Серый Серёга, Серый Волчок-хвать за бочок… И хотя я никогда об этом ему не говорил, я понимаю, что чтобы не случилось, он всегда был рядом со мной. В каждый поганый, мать его, момент моей жизни. Уходя в тень, когда я был безбрежно счастлив, тут же забывая о нём.
Я сажусь в глубокое кресло бизнес-класса, и сразу же утыкаюсь в газету, лишь бы не смотреть на просачивающихся дальше по салону людей. Скоро мы взлетим, и стюардесса натянет тонкую занавеску, словно отделяя мир привилегированного класса от простых смертных, и принесёт мне дешёвое шампанское в стеклянном дешёвом бокале. Ну что же, к чему все эти понты теперь: мне больше не надо никого очаровывать, ещё одна стыковка – и меня уже больше не будет на этом материке.
2 Дина
Так странно, я была уверена, что не смогу заснуть после случившегося, но я просыпаюсь на своём одиноком надувном матрасе, который я привезла сюда на всякий случай, уверенная, что этот случай никогда не настанет. Видимо, моему организму нужна сейчас дополнительная доза сна, чтобы зарядиться и набраться сил. За окном проносится вечный уфимский трамвай, потренькивая и пошатываясь на поворотах, и я вдруг понимаю, как я отвыкла от городского шума, закованная в стенах своего величественного замка. Бывшего моего замка. Хотя, почему? Я уверена, что Паша сейчас за мной заедет, и весь вчерашний абсурдный вечер растворится лёгкими пузырьками, как апельсиновая витаминка в стакане воды.
Беру в руки телефон, и не вижу на нём ни одного сообщения, ни одного пропущенного звонка. Пытаюсь позвонить своему мужу: бесполезно.
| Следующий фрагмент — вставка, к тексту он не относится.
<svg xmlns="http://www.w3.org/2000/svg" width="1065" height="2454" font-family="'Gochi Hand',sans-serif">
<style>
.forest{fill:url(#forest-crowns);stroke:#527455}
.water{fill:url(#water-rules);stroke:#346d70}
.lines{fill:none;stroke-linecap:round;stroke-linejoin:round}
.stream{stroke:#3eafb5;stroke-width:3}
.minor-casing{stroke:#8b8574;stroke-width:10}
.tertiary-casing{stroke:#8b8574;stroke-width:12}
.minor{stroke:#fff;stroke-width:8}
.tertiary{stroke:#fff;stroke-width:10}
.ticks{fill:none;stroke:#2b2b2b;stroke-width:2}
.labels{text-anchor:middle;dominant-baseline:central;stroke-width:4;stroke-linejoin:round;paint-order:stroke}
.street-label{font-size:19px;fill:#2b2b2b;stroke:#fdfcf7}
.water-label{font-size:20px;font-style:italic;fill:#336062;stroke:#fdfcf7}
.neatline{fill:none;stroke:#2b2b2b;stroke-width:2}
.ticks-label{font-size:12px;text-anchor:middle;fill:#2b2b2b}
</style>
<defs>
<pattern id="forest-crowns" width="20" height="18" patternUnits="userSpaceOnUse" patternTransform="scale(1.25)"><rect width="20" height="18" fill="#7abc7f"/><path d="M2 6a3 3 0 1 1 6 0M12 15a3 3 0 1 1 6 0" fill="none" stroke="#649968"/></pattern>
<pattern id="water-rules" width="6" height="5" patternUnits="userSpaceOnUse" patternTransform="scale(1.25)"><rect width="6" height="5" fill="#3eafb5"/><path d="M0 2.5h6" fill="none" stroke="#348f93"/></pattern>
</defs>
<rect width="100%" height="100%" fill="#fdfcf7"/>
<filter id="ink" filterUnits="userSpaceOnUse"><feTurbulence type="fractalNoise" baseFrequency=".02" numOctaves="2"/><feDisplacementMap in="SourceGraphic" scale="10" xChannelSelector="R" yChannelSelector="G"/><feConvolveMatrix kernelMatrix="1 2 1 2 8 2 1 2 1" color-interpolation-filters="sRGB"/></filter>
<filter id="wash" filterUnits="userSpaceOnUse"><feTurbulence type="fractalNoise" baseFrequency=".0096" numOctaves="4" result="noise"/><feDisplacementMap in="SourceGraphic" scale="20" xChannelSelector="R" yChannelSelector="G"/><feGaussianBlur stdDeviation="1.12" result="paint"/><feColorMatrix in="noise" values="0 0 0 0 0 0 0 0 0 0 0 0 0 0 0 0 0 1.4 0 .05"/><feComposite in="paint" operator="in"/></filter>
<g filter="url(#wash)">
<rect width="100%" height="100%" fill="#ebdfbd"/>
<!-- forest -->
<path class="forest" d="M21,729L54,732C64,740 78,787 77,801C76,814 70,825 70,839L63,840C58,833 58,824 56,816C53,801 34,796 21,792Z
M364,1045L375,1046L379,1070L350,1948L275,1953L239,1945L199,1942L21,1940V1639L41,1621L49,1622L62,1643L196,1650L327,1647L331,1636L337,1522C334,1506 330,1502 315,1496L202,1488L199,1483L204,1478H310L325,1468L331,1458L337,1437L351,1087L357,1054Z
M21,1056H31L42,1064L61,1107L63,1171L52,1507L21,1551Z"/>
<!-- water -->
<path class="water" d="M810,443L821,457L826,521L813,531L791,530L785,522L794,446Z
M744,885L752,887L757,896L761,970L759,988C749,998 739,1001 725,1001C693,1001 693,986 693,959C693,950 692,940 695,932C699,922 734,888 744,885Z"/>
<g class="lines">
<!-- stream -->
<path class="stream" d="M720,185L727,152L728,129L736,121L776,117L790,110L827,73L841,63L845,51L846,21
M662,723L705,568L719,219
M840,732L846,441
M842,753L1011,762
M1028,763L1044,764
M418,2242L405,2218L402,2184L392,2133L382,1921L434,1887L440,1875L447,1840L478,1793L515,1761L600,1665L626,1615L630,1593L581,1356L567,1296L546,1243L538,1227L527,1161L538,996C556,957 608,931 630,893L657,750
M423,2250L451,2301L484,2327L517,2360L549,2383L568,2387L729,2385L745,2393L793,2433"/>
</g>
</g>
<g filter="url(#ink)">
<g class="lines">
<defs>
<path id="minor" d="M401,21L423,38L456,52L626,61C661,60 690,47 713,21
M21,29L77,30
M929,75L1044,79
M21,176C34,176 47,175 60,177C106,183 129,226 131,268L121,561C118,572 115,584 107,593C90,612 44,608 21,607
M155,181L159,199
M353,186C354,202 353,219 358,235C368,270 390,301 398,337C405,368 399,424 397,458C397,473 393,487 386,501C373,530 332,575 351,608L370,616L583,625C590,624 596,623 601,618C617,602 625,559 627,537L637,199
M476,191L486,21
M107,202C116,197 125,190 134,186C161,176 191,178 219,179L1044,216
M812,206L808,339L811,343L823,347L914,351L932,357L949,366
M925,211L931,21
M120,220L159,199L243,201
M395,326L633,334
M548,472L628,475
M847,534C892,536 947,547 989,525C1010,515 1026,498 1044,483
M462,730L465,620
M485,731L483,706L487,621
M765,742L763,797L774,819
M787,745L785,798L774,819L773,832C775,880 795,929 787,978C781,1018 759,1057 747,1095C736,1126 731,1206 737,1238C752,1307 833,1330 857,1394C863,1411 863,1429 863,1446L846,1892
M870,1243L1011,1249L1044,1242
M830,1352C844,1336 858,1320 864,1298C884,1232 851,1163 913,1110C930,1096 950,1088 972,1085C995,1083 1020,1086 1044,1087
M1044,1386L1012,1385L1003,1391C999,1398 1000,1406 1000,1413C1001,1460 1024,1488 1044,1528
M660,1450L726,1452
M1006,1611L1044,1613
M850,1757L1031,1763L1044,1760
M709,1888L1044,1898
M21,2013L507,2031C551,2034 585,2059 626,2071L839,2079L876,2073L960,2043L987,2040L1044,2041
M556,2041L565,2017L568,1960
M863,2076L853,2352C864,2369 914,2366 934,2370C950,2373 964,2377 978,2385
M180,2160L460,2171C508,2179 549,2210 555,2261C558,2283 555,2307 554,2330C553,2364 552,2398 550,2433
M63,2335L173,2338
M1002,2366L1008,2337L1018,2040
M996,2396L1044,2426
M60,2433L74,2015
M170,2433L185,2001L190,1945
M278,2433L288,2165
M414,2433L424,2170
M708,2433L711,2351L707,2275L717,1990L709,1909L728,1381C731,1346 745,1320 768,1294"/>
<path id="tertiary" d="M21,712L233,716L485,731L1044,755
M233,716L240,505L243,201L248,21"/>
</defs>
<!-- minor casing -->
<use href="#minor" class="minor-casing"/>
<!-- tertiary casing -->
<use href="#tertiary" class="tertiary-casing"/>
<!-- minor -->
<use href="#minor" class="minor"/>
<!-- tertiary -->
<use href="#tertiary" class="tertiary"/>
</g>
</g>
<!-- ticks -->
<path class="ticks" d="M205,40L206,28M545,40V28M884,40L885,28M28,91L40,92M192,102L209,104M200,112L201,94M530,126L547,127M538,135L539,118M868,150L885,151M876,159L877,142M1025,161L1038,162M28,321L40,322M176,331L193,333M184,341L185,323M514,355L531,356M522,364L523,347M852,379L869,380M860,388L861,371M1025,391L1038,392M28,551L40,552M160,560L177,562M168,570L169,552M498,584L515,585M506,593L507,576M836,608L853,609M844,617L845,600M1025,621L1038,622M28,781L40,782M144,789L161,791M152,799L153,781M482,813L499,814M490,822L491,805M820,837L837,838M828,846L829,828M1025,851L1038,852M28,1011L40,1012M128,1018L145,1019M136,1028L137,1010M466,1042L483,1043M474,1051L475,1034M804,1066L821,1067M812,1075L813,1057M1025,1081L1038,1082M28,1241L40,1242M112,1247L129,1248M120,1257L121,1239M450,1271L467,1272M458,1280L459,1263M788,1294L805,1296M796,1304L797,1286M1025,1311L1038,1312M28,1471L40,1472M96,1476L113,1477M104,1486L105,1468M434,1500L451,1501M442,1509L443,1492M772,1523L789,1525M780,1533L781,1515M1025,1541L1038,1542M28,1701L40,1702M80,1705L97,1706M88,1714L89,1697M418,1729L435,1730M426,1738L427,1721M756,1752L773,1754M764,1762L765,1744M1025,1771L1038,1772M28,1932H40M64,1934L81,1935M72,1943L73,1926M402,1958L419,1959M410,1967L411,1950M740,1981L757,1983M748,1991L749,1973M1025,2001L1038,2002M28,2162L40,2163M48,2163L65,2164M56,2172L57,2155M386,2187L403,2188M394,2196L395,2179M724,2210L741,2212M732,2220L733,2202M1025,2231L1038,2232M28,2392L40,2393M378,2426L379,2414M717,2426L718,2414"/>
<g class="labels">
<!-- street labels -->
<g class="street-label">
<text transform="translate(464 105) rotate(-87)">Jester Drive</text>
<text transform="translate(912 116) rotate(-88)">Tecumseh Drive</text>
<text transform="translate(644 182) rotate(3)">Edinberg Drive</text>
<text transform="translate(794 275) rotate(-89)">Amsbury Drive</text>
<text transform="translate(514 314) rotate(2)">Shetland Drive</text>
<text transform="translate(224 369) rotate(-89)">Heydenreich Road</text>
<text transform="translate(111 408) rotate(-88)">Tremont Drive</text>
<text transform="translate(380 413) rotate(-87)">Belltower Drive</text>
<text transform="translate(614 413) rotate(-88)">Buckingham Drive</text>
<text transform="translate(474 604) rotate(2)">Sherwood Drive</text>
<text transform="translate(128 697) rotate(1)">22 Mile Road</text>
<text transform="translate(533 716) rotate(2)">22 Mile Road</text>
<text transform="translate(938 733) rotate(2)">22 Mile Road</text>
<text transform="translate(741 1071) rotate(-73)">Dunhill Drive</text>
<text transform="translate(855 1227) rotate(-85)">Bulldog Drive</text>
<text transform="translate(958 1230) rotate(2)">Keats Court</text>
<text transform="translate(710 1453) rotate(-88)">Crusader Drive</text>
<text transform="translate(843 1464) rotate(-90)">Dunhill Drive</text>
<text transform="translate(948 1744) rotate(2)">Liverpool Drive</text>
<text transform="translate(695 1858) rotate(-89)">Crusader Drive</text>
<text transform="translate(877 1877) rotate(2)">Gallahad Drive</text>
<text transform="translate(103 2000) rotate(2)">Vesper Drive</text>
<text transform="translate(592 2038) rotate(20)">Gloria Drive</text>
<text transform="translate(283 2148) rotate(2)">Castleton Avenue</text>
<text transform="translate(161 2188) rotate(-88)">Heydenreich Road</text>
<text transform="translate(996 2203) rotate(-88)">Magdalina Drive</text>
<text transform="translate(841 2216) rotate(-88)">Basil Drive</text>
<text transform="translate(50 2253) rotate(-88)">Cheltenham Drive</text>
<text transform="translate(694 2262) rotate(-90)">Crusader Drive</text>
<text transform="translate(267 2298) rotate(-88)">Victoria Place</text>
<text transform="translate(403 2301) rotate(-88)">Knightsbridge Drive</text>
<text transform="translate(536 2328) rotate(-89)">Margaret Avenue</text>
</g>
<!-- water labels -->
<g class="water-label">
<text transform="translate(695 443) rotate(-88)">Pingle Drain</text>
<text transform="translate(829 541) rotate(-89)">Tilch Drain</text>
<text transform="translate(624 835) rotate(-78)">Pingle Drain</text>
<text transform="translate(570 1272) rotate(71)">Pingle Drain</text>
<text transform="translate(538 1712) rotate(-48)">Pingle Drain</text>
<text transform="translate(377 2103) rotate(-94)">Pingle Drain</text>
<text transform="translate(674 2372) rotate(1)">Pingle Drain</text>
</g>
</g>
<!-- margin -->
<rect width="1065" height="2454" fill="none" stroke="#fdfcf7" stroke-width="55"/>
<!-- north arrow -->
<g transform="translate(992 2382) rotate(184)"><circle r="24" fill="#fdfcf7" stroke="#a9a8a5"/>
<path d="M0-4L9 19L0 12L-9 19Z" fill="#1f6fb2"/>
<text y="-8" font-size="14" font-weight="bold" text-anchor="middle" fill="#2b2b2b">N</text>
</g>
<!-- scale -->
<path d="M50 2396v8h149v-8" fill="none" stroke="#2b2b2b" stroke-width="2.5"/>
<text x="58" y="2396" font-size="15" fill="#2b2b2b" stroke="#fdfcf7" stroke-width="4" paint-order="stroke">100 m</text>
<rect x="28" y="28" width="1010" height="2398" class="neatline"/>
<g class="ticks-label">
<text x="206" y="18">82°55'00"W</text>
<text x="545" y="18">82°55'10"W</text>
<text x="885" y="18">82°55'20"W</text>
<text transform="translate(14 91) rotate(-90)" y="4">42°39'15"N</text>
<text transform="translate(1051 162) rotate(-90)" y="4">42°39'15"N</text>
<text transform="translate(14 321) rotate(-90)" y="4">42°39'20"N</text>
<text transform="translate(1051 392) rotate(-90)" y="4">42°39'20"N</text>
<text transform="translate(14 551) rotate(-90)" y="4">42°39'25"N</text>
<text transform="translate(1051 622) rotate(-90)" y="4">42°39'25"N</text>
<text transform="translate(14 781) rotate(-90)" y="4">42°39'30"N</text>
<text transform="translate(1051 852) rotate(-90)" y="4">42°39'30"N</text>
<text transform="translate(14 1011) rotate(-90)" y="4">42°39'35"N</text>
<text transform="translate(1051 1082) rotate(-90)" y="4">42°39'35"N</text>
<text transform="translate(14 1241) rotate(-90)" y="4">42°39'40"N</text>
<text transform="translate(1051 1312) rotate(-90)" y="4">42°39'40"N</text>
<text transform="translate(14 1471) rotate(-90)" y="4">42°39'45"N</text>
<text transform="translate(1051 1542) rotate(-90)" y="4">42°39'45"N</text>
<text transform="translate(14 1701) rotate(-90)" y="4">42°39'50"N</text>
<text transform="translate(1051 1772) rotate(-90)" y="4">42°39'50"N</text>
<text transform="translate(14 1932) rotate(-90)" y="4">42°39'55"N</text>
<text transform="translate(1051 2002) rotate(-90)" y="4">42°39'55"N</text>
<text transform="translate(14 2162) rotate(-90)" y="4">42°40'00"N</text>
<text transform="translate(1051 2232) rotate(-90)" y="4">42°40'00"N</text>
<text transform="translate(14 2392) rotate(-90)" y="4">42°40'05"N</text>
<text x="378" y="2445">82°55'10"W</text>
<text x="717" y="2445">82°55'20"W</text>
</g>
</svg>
Смотрю на улицу, и вижу, как по ней уже торопятся люди, кто куда. И я понимаю, что сегодня будет первый раз за долгое время, когда я пойду на лекции сама, пешком, без охраны. И то ли чувство свободы, то ли отчаяния скручивает мне живот. Надо проверить, что вообще у меня здесь есть: я встаю со своего жалкого бесприютного ложа, и иду на кухню, сверкающую космическим серебром девственного гарнитура. Куда уж мне: я и не готовила сама себе уже больше двух лет! Открываю модный дизайнерский Smeg в надежде поживиться хоть чем-то, и вижу, как тёмным прогорклым кирпичиком на верхней полке лежит когда-то недоеденный кусочек сыра. Интересно, сколько ему лет? Если вспомнить, что я здесь в последний раз отмечала новоселье заодно с ремонтом со своей Наташкой, то это было примерно на третьем курсе, два года назад. А что, отличный выдержанный сыр, – усмехаюсь я, и он летит в помойное ведро, в котором так и стоит не выброшенная нами ещё с тех самых времён пустая бутылка «Медвежьей крови».
Я вспоминаю, как Паша вечно кривился, когда я предпочитала недостаточно утончённые, на его вкус, вина, ведь он так хотел слепить из меня свою новую Галатею. Только он всегда забывал, что не он сотворил меня, а я уже пришла к нему, такая, какая есть, из плоти и крови. Неидеальная и живая. Со страшными дырами прошлого, про которое никто не знает. Которые так и не смог залатать ни один психоаналитик, к кому я регулярно ходила, потому что ходить к ним – это модно. Потому что ни одному психоаналитику не расскажешь такое.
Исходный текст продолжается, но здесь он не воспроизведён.